「今のリアクション、身に覚えがあるって意味だよな? 後でキッチリ説明してもらおうか」



「やだよ。いちくんいじるほうがおもしろいって」



「両方いじってやる。文学部男子、ムカつくんだよ。半分くらい女子じゃん。俺んとこなんか、女子率0.1%未満だぞ。限りなくゼロに近いんだぞ」



「平ちゃんは男にもモテるから問題ないだろ」



コロコロ表情の変わる平ちゃんは、爆笑から一転、ギュッと眉をしかめて思案顔になった。

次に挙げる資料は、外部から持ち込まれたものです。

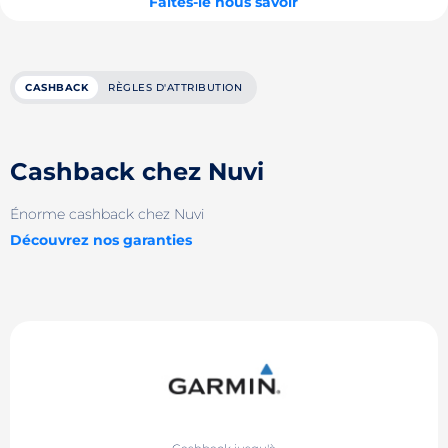
Faites-le nous savoir
CASHBACK
RÈGLES D'ATTRIBUTION
Cashback chez Nuvi
Énorme cashback chez Nuvi
Découvrez nos garanties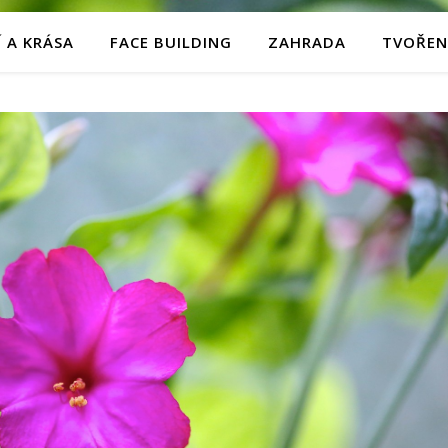
 A KRÁSA
FACE BUILDING
ZAHRADA
TVOŘEN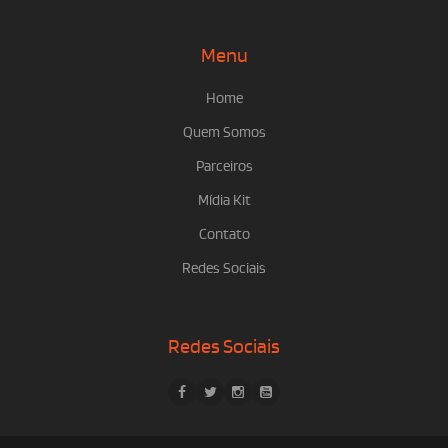
Menu
Home
Quem Somos
Parceiros
Mídia Kit
Contato
Redes Sociais
Redes Sociais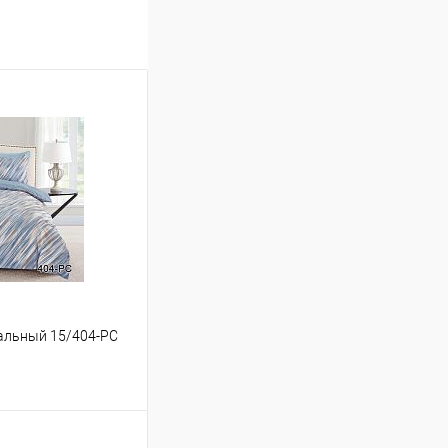
спальный 15/404-PC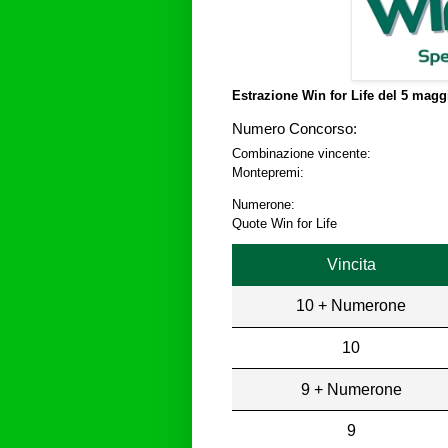
Estrazione Win for Life del
5 maggi
Numero Concorso:
Combinazione vincente:
Montepremi:
Numerone:
Quote Win for Life
Vincita
10 + Numerone
10
9 + Numerone
9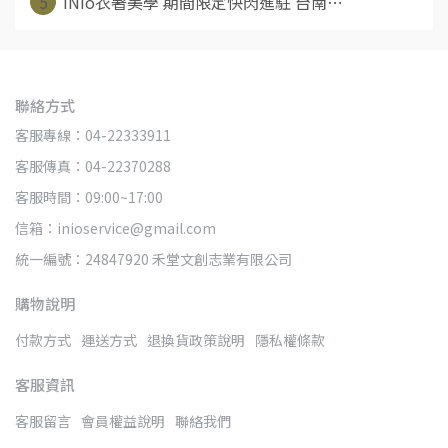
5
iNio衣著美學 期間限定快閃進駐 台南⋯
聯絡方式
客服專線：04-22333911
客服傳真：04-22370288
客服時間：09:00~17:00
信箱：inioservice@gmail.com
統一編號：24847920 禾堂文創志業有限公司
購物說明
付款方式
運送方式
退換貨政策說明
隱私權條款
客服資訊
客服留言
會員權益說明
聯絡我們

「今日、やたらとココアやチョコやお菓子の差し入れがあったんだけど、やっぱそういう意味か?」



「付き合っちゃえばー」



「簡単に言うなよ。付き合えねえって。差し入れくれた男も女も、ビビッと来なかったんだよ」



何だよ、自分も女子からもらってんじゃん。


掃除のおばちゃんか事務のお局さんかもしれないけど。


というか、ビビッと来たら、男でも付き合う気かよ。


平ちゃんもそれなりに変わってるんだよな。



ラッキーと言うべきか、話がこれ以上カオスなことになる前に、おれたちは勝教授の研究室がある洋館に到着した。